J. langell1,2,3, R. Price2,4, J. Langell1,2,3 1University Of Utah,Center for Medical Innovation,Salt Lake City, uT, USA 2University Of Utah,Department Of Surgery,Salt Lake City, uT, USA 3University Of Utah,Department Of Bioengineering,Salt Lake City, UT, USA 4Intermountain Healthcare,Department Of Surgery,Salt Lake City, UT, USA
Introduction: Over 5-Billion people lack access to safe surgical care. A critical missing piece has been the availability of high-quality, low-cost surgical equipment and the need for costly and unavailable post-surgical hospitalization. Laparoscopic surgery is an advanced minimally invasive surgical approach that results in less morbidity, faster recovery, less pain and near elimination of the need for post-surgical hospitalization. The benefits of laparoscopic surgery are currently unavailable to 82% or the World's populatiopn. The need for expansion of this technology to emerging markets is critical to meeting the needs of the global surgical market.
Methods: We provided the problem of the lack of access to globally available and affordable laparoscopic imaging platforms to an interdisciplinary team of graduate students. Problem validation, needs definition and stakeholder analysis was completed using ethnographic research and the design thinking process. Solution development was conducted through an iterative process that considered environmental constraints, patient safety and usability studies. Device design and prototyping were conducted under regulatory requirements.

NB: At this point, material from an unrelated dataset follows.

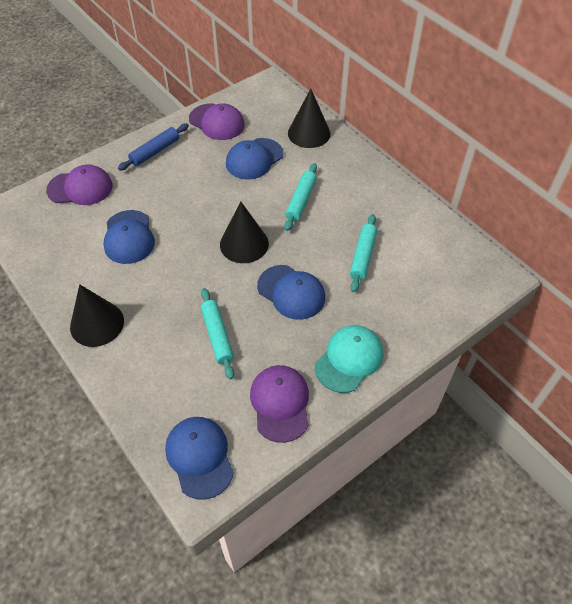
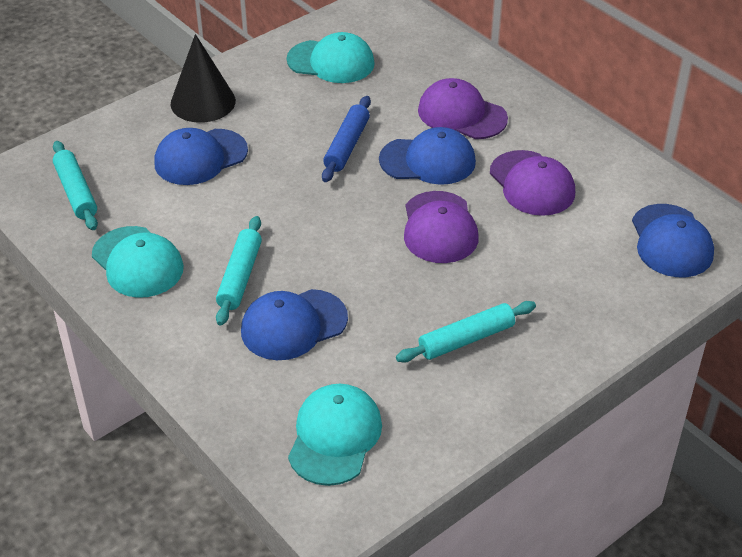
black cone: 3 -> 1
turquoise cap: 1 -> 3

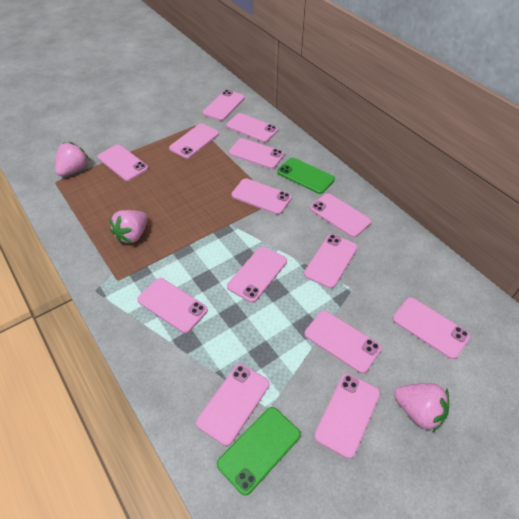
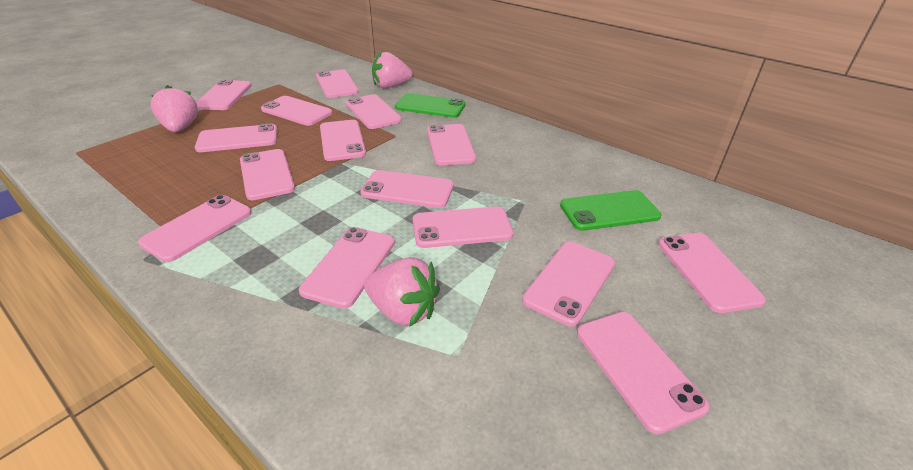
pink phone: 14 -> 15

Device testing and first in man trails were conducted under institutional approval.
Results: We have developed an imaging platform that leverages advances in CMOS image sensor technology and high intensity LED lighting to create a high-definition medical/surgical imaging system. The device provides 780P-HD image quality at a rate of 30+ frames per second. The resultant laparoscope has universal connectivity with almost any image monitor (tablet, laptop, HD-TV, smartphone, etc.). In addition, the technology can run for up to 8-hours on a tablet or laptop. Large animal testing, handle design, ergonomics and first-in-man trials demonstrated positive user feedback. The technology meets FDA and European Union regulatory requirements and is under going formal regulatory review. Estimate cost of production is between $50-90 per scope, depending on quantities produced.
Conclusion: Our team of students and faculty was able to create a low-cost high-definition laparoscopic imaging platform that we believe will facilitate the expansion of laparoscopic surgery worldwide. The pipeline innovation process created at our university has allowed us to accelerate the development of the device under regulatory requirements and has allowed initial testing and user feedback studies. The results of our studies through both surrogate and primary stakeholder analysis have demonstrated technology feasibility and substantial customer interest.